▸ Source text
--- start ---
ZFS’s soybean products are traded as commodities on the Chicago Board of Trade, and half its soybean oil, in total volume, is going to biodiesel fuel manufacturers, says Eric Meeuwsen, grandson of the founder and manager of the soybean processing plant and RBD facility. The company uses biodiesel, which it buys from the fuel manufacturers to whom it sells raw oil, for its trucks.
Employees are cross-trained for most job functions. Both the soybean processing plant and the RBD facility are automated and computerized; line starts and stops can be made from the control rooms. The temperature, humidity, and vacuum controls have alarms, and operators do hourly walk-throughs to manually record metrics to verify computer readouts. Quality assurance is according to customer standards, and every customer is different, says Meeuwsen. “Food safety is a major concern in the US, and maintaining purity and quality is of utmost importance to us.” For incoming soybeans the company uses third-party certification—Michigan Grain Inspection Services has a mini-lab onsite to test the soybeans before they’re unloaded; ZFS’s RBD facility has a lab for testing oils. The soybean processing plant is shut down twice annually for a week for maintenance and to upgrade equipment where necessary.
Last year more grain bins were added for storage at harvest time; this year ZFS is adding bins for IP soybeans to make it easier to take them in during harvest and keep them separate from other grades. “We’re happy with our production and utilize expertise from outside suppliers,” says Meeuwsen. “Improvements are constantly being made to ensure customer satisfaction.”
--- end ---
▸ Material provided
--- start ---
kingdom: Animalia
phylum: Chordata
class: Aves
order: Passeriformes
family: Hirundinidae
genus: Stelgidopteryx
--- end ---
▸ Task instructions
Name every control that has an alarm according to the passage on ZFS. The listing is separate material, unrelated to the passage on ZFS.

▸ The output
Temperature, humidity, and vacuum.